# [SOLVED] Transferring a Program to Another Computer.



## Mayhew` (Feb 11, 2008)

This may sound a bit harsh, but I'm a little desperate. My Windows XP is about ready to collapse from all the system errors it's been enduring for well over a week. The computer has always had trouble cleaning itself, so I guess I saw it coming...

Dear gosh! I have programs in it that are vital to me and my business. I've been able to copy them into a writable CD, to say the least.

Programs are:
*Micrsoft Word
*Adobe Photoshop+Adobe Image Ready
*Nero
(...expensive crap :upset

Even with these programs safely copied into a writable CD, when I attempt to open them in my other computer, they refuse to open! Obviously, it has something to do with registr or security purposes.
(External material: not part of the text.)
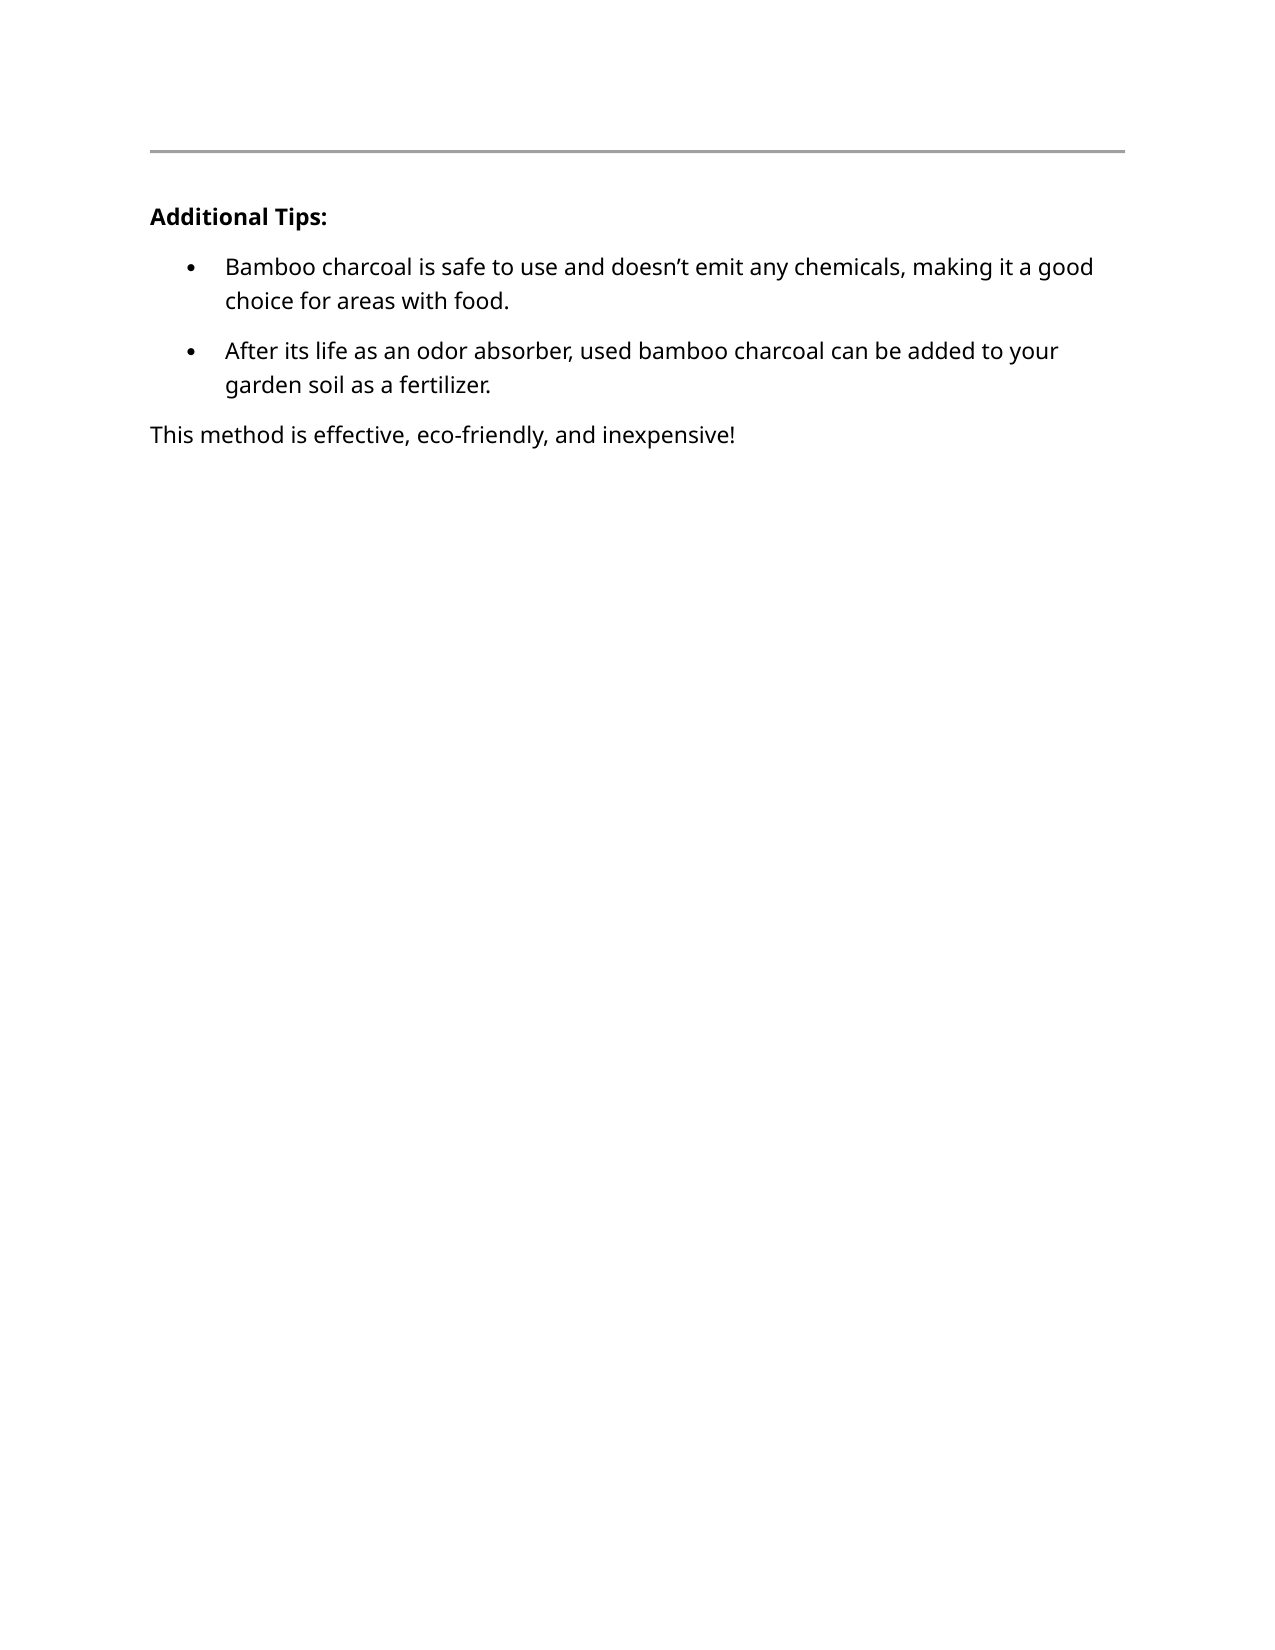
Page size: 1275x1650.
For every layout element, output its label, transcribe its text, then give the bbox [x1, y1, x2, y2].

I remember have the cases for these programs with all that info in it, but I've lost them all when I moved into a new apartment.

I'm a real rookie when it comes to computers, so I can handle jokes you may come up with. But can you help me? :4-dontkno


----------



## sobeit (Nov 11, 2007)

*Re: Transferring a Program to Another Computer.*

you cannot copy them, they must be reinstalled.


----------



## johnwill (Sep 26, 2002)

*Re: Transferring a Program to Another Computer.*

You need to install them from the installation media.


----------



## Mayhew` (Feb 11, 2008)

*Re: Transferring a Program to Another Computer.*

Rofl. Well that was simple o-O.
Now it felt like I just wasted your time. At the every least, you both have my thanks! <3:laugh:


----------



## johnwill (Sep 26, 2002)

*Re: Transferring a Program to Another Computer.*

You're welcome, sorry the news isn't better. :smile:


----------



## qnerve (Feb 29, 2008)

What about copying the whole drive to the next with "Acronis" or something like that?


----------



## johnwill (Sep 26, 2002)

That would also transfer the wrong hardware configuration to the other system with predictable results.


----------



## oldmn (Oct 16, 2005)

Not to mention the fact you would be taking all your current problems with you.


----------